■ **What to do**:
Search the data for the string "down" and copy each line in which it appears.

'''

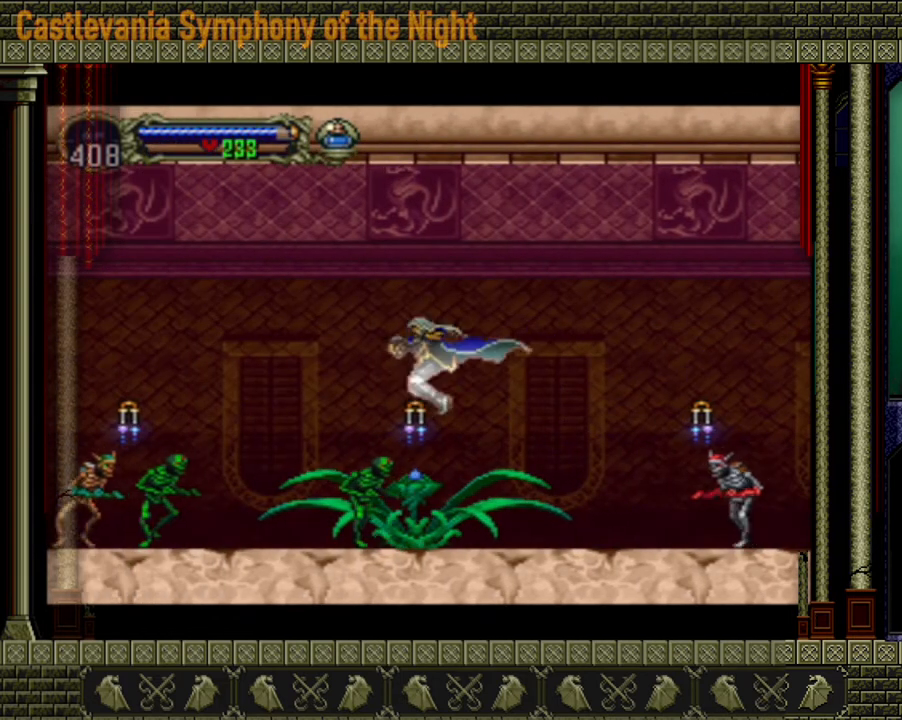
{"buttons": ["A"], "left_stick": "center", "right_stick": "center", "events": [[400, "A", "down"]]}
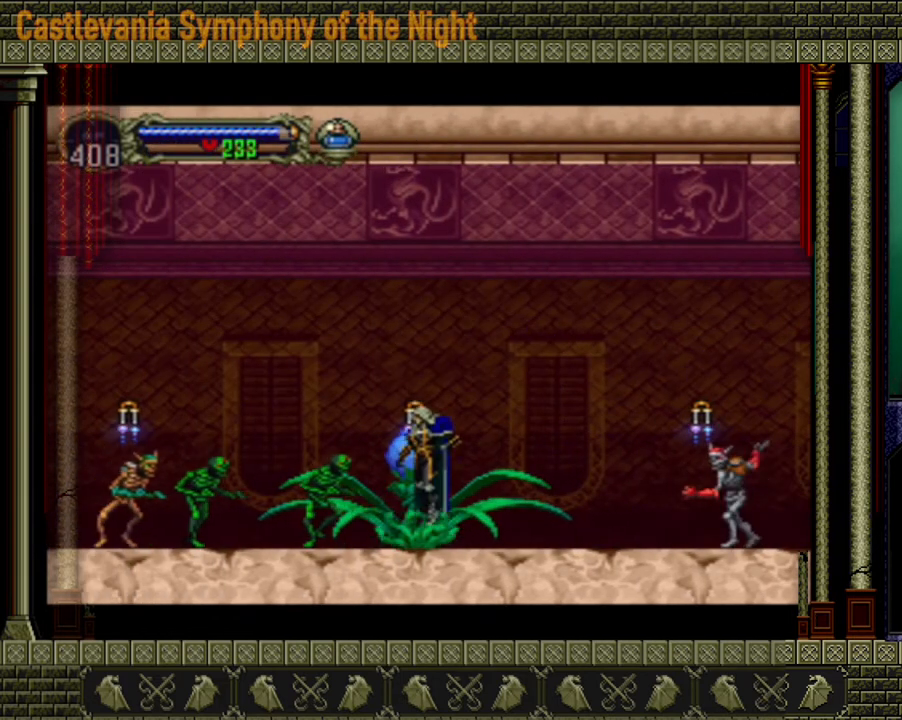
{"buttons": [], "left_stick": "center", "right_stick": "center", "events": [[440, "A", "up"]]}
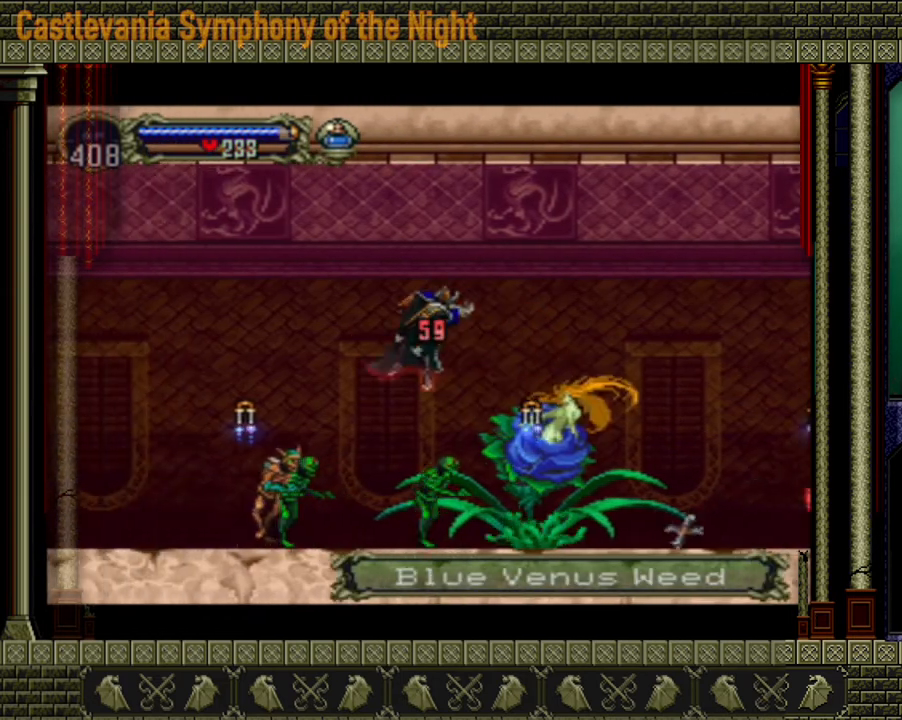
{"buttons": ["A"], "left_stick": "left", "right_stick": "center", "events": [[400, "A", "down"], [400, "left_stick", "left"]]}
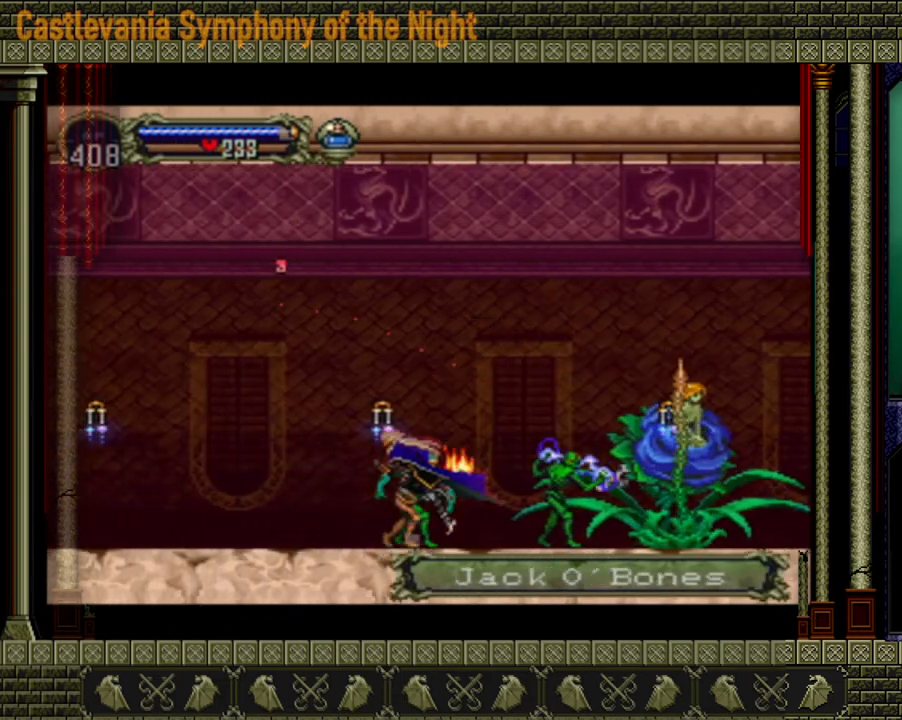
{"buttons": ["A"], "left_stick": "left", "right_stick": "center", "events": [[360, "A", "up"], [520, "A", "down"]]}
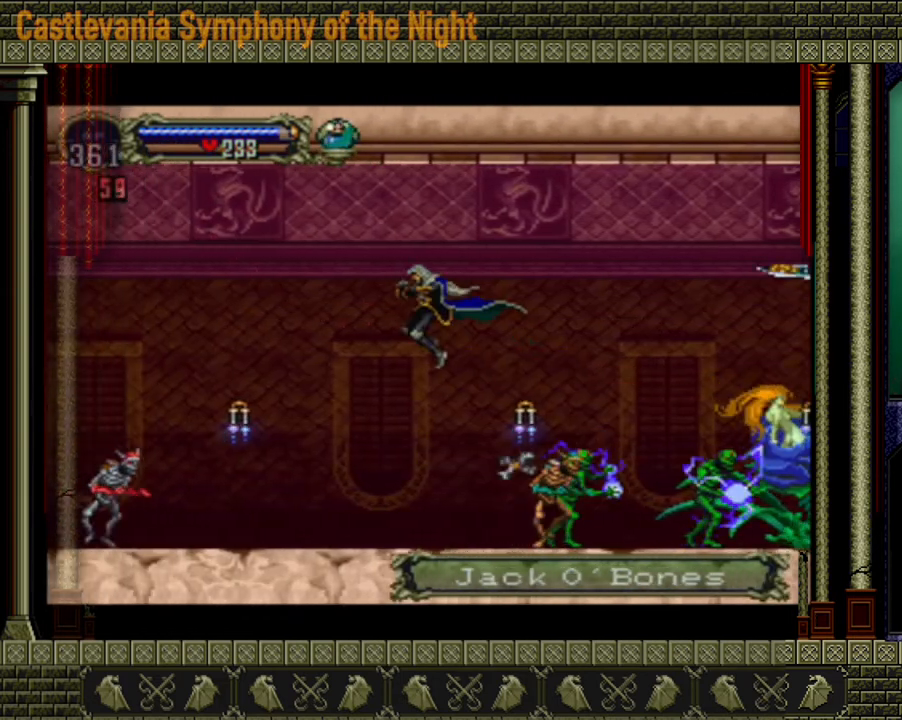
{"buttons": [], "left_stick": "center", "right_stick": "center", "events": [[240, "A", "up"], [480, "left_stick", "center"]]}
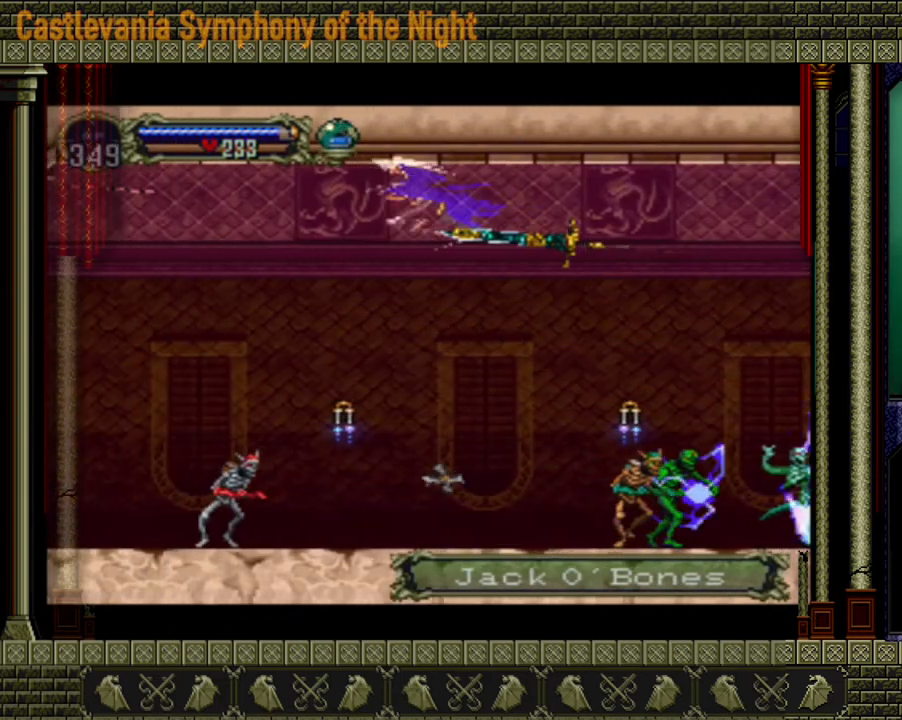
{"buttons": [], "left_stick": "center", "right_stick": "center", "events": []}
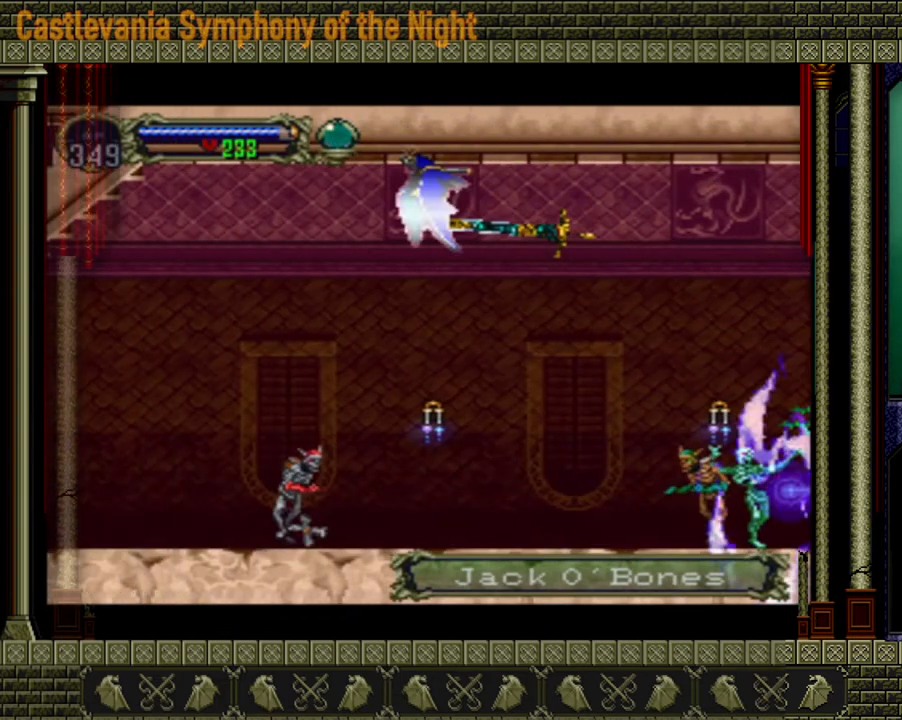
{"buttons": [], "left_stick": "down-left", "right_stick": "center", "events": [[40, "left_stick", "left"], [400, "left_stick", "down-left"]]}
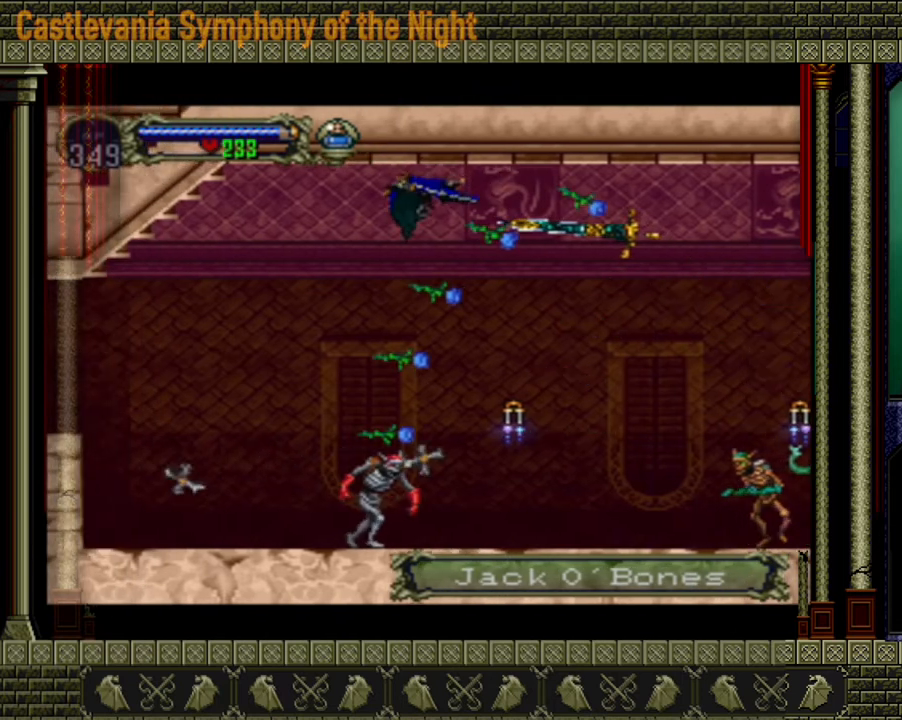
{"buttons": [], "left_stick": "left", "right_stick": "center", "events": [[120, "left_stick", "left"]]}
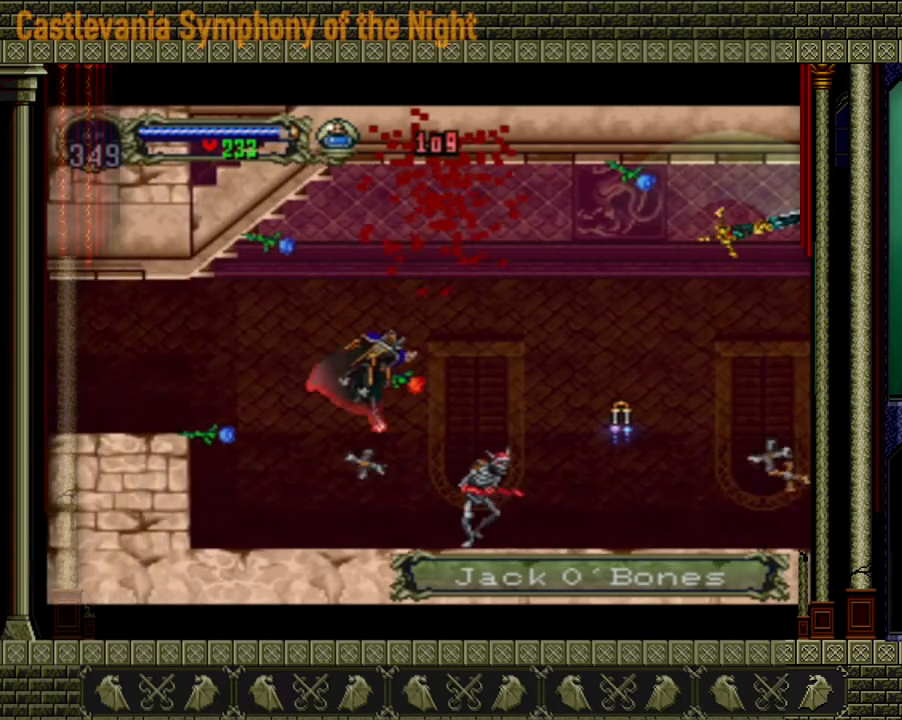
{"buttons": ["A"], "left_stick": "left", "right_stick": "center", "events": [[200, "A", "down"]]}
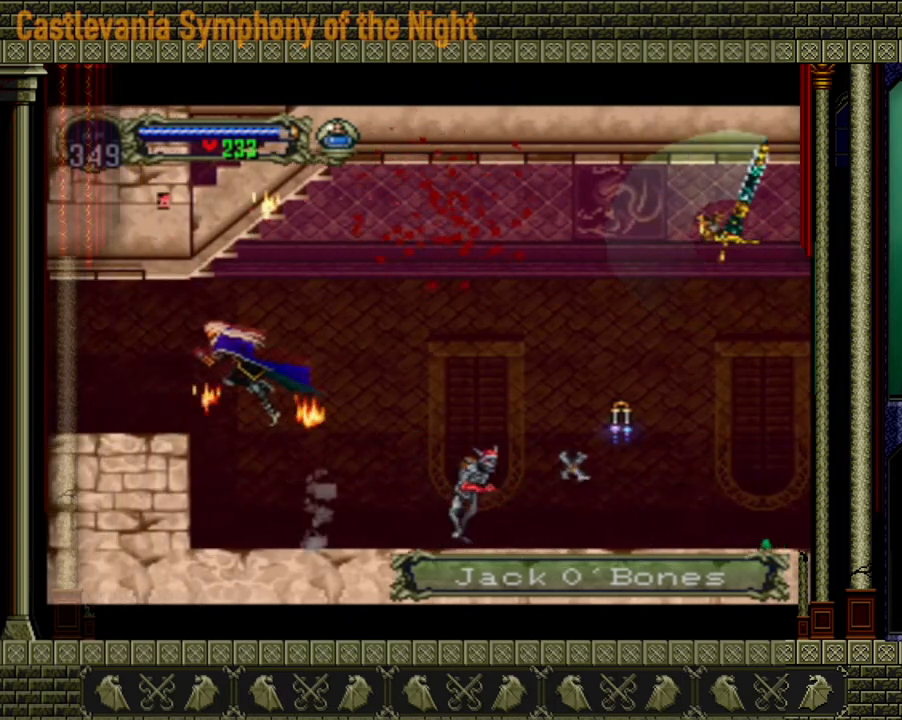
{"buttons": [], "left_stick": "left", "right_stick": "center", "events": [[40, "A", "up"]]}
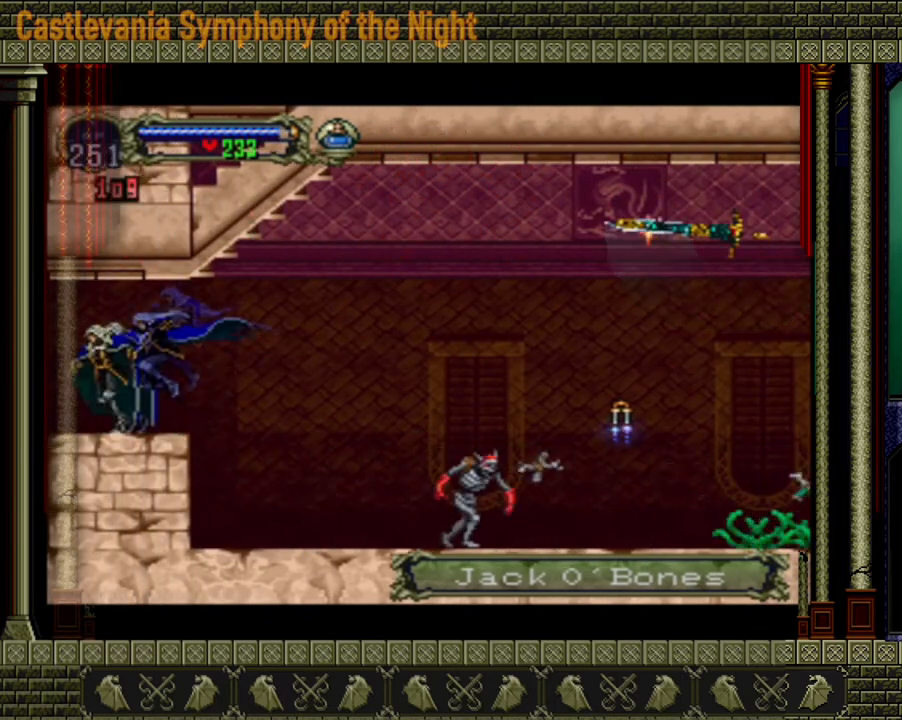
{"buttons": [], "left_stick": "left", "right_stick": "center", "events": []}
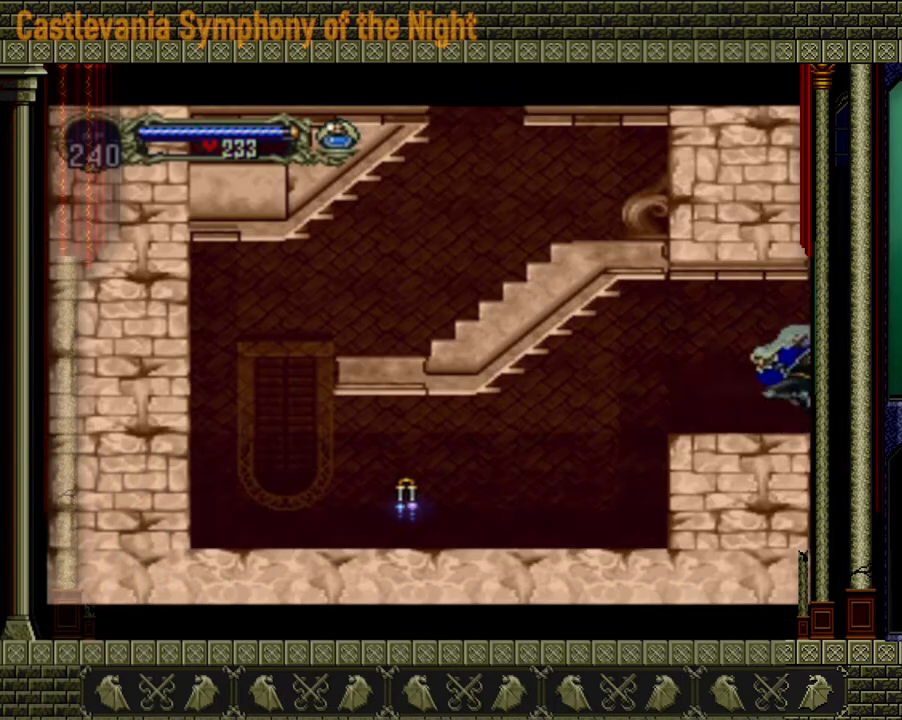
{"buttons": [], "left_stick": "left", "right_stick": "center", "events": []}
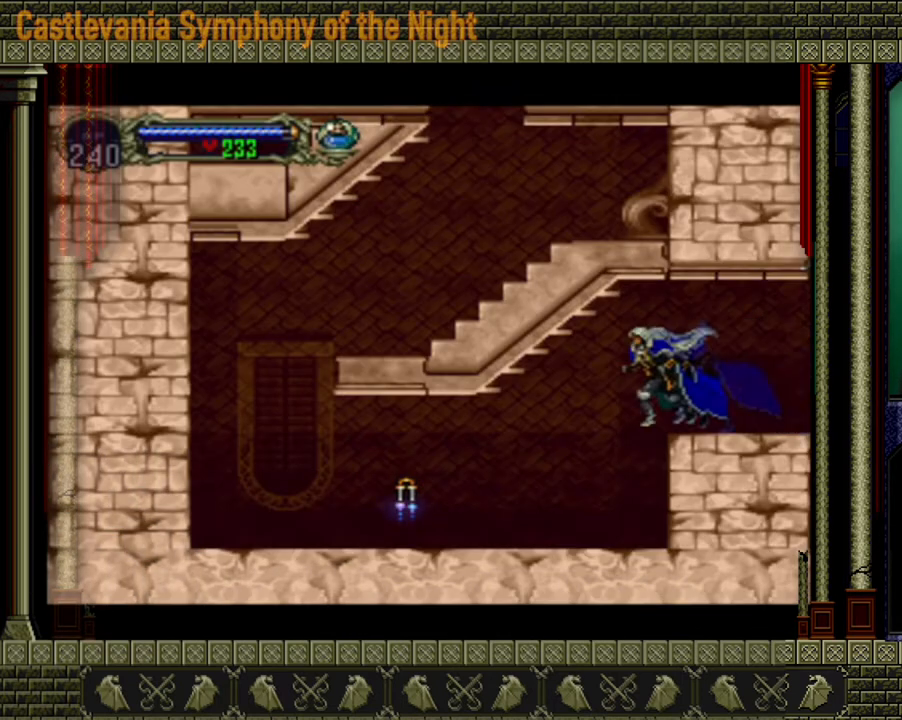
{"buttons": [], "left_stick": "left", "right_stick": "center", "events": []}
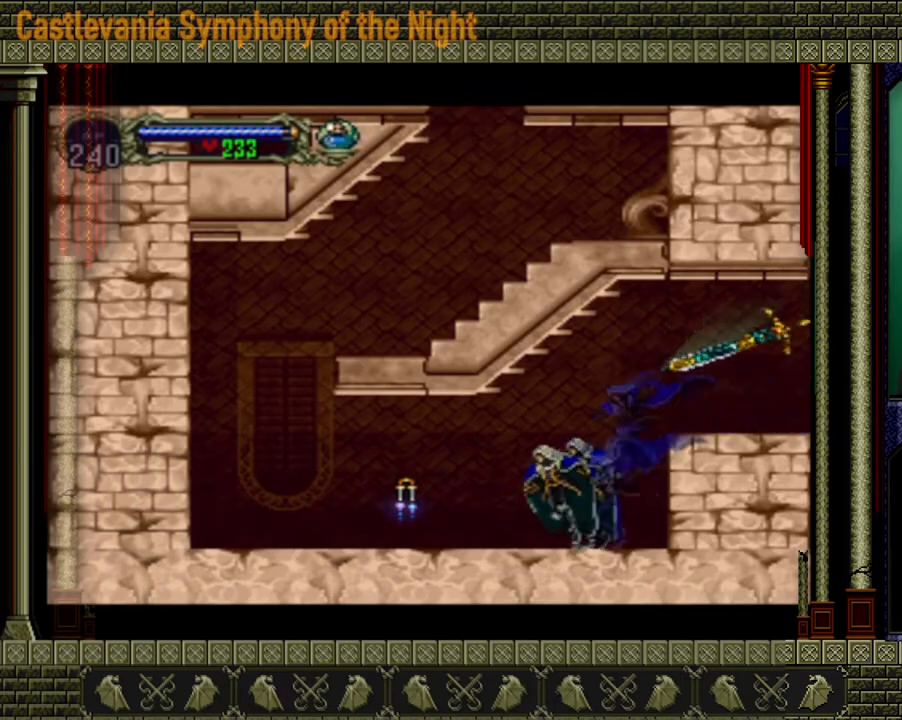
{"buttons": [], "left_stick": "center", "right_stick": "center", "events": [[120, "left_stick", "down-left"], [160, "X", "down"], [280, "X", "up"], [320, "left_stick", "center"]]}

'''

■ **Answer to this exercise**:
{"buttons": ["A"], "left_stick": "center", "right_stick": "center", "events": [[400, "A", "down"]]}
{"buttons": ["A"], "left_stick": "left", "right_stick": "center", "events": [[400, "A", "down"], [400, "left_stick", "left"]]}
{"buttons": ["A"], "left_stick": "left", "right_stick": "center", "events": [[360, "A", "up"], [520, "A", "down"]]}
{"buttons": [], "left_stick": "down-left", "right_stick": "center", "events": [[40, "left_stick", "left"], [400, "left_stick", "down-left"]]}
{"buttons": ["A"], "left_stick": "left", "right_stick": "center", "events": [[200, "A", "down"]]}
{"buttons": [], "left_stick": "center", "right_stick": "center", "events": [[120, "left_stick", "down-left"], [160, "X", "down"], [280, "X", "up"], [320, "left_stick", "center"]]}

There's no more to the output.